學術貴在創新,隻有不斷創新,才能推動曆史研究向更高、更深的層次發展。先生一直強調:“我欣賞在創始性、突破性和開拓新領域方麵有成就。”而下編首選《中古時代之中國佛教寺院》這一長文,就是先生首倡佛教社會史研究,在社會史研究領域所做出創新和突破的代表。這篇論文,突破傳統研究隻將佛教寺院納入宗教學研究領域的藩籬,將其引入曆史學的研究領域,開創了佛教社會史研究的成功先例。這說明先生不僅具有深厚的史學功底,同時具備了史學家敏銳的目光和深邃的洞察力。在佛教社會史這一新領域的研究中,先生並沒有淺嚐輒止,而是步步深入,之後相繼寫出了《中古大族寺院領戶研究》、《南北朝隋唐時代的經濟和社會——〈中古中國寺院經濟·序論〉》、《佛教經律關於寺院財產的規定》、《佛教經律關於僧尼私有財產的規定》等論文,將佛教社會史的研究推向更高的水準和更廣的領域。七十多年來,盡管隨著新材料的不斷發現,有關寺院經濟和佛教社會史的研究,無論是在研究的廣度上還是深度上,都有較大發展,但仍然“基本不大出離何先生六十年前提出的學術範疇,或者是對它的補充和延伸”[9]。
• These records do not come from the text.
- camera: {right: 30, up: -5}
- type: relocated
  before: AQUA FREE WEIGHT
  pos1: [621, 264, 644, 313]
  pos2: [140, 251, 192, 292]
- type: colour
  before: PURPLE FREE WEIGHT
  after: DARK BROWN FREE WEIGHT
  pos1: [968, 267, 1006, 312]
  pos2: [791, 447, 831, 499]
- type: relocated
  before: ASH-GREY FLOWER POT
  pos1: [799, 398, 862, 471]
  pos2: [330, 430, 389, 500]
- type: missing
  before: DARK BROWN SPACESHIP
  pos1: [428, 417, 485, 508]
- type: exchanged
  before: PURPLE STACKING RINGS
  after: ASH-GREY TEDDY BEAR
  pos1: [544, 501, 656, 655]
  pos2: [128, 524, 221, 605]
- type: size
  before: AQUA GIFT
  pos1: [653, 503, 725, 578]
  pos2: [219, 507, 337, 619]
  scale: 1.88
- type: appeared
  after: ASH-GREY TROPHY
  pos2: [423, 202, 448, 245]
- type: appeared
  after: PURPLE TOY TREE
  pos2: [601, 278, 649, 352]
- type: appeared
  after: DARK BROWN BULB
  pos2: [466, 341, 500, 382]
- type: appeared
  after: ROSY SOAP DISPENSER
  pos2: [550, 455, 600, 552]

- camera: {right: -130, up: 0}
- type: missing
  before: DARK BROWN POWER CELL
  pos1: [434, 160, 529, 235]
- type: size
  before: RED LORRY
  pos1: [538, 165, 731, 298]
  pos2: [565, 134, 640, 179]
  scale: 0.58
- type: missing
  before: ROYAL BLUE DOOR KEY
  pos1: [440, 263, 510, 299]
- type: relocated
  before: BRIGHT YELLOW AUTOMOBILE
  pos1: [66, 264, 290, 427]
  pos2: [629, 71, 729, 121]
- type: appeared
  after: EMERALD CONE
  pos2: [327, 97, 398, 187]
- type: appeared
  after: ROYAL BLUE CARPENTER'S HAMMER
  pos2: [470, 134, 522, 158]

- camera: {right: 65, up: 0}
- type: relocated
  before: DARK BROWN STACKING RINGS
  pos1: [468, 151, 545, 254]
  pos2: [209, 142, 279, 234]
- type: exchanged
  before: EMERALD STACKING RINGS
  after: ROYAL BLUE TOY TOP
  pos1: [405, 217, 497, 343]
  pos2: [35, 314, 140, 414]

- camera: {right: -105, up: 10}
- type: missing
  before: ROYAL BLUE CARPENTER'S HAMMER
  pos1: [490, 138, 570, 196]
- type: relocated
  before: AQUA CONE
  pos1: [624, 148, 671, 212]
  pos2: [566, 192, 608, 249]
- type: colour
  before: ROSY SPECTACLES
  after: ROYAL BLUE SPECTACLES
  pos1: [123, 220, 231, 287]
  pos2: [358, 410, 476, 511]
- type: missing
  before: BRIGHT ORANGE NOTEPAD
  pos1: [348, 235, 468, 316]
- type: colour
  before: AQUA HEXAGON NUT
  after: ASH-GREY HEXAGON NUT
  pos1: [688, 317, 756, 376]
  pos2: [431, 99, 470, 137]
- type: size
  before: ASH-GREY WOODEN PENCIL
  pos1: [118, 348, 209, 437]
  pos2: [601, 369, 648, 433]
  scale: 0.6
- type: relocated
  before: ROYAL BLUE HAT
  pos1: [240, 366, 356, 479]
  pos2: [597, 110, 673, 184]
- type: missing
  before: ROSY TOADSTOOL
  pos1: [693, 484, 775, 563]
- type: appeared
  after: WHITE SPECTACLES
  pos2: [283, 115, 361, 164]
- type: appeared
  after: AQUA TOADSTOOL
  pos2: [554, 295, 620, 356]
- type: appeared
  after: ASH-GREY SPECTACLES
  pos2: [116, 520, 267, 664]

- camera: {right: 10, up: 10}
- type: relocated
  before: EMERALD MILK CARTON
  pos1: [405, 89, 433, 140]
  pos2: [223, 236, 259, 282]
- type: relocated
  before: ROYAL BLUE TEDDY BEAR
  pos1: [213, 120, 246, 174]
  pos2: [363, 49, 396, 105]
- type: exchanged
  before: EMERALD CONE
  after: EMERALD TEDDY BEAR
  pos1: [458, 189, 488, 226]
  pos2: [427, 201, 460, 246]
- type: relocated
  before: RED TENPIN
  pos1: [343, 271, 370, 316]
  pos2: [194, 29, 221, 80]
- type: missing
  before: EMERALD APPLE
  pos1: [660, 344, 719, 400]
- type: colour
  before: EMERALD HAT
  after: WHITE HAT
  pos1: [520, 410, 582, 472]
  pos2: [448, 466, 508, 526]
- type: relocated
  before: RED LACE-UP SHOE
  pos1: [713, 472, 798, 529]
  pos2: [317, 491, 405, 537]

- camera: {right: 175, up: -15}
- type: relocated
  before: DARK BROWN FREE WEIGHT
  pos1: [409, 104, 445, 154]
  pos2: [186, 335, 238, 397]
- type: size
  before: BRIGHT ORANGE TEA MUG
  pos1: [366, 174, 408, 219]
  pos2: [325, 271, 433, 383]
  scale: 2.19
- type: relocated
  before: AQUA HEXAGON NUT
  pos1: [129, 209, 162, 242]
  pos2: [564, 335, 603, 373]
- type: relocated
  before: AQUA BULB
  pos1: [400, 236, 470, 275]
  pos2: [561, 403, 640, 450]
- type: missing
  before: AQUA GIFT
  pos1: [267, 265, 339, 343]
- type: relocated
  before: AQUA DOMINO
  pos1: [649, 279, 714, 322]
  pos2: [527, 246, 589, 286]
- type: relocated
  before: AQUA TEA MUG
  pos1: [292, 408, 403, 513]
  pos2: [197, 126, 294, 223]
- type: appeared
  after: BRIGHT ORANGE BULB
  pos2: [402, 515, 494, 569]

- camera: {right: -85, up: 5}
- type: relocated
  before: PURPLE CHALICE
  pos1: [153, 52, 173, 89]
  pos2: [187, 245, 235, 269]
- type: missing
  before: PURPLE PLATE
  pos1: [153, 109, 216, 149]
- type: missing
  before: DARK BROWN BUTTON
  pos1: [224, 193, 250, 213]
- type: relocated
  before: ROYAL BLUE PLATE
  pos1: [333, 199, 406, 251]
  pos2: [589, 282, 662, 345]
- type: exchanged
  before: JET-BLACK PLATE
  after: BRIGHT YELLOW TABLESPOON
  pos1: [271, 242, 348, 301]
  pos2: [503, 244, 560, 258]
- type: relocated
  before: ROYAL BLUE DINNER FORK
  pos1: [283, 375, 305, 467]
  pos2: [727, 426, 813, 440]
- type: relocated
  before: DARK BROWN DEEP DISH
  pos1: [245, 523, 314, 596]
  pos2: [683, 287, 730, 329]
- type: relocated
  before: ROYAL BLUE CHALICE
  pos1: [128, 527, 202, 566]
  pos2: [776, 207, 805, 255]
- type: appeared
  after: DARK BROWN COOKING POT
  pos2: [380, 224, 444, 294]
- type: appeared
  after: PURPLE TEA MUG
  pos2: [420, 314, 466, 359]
始終關注重大史學問題,關注與曆史發展趨勢、曆史發展規律緊密相關的重大問題,是先生治學的另一大特色。先生的研究領域和方向,從一開始目標就非常明確:要研究有關國計民生和反映時代麵貌的大問題。漢魏之際的社會經濟發生了顯著的變化,而這些變化正是這一時期中古社會向封建社會發生轉變的根本所在。先生緊緊抓住“自然經濟”、“依附關係”,以及“人口分割”等特征進行剖析,相繼寫出了《魏晉時期莊園經濟的雛形》、《三國時期農村經濟的破壞和複興》、《三國時期國家的三種領民》、《漢魏之際封建說》、《漢魏之際社會經濟的變化》、《漢魏之際人身依附關係向隸屬關係的轉化》等一係列文章來論證“漢魏之際封建說”。這些文章,也全部被選入《導論》下編之中,它們是魏晉南北朝社會經濟史研究的奠基性著作,為“漢魏之際封建說”架構了一個完整嚴密的體係,使“漢魏之際封建說”更加科學、更加理論化而日臻成熟。
二
多次翻閱先生的《中國社會史研究導論》一書,使我受益頗多:
第一:先生的治史方法。新中國成立以來,史學界在關於曆史分期的問題上,曾有過激烈的爭論,先後有兩大學派執中國史壇之牛耳:解放初期是以範文瀾先生為代表的“西周封建說”,之後是郭沫若先生的“春秋戰國之際封建說”。而自從我接觸曆史以來,無論是教材還是各位老師,一直在傳授著“春秋是奴隸社會的瓦解時期,戰國是封建社會的確立時期”這樣的理論。而今自己也初為人師,卻同樣也在向學生講授著這樣的觀點。雖也知道史學界有多種曆史分期的爭論,其間也曾接觸到“魏晉封建說”的主張,但由於長期思維定式的影響,對“魏晉封建說”的理論一直是霧裏看花,抓不住重點。這三年來,在先生的耳提麵命之下,我又多次認真、仔細研讀了先生的相關著作,可謂收獲頗豐,由初讀的不甚了了到最後的柳暗花明,豁然開朗。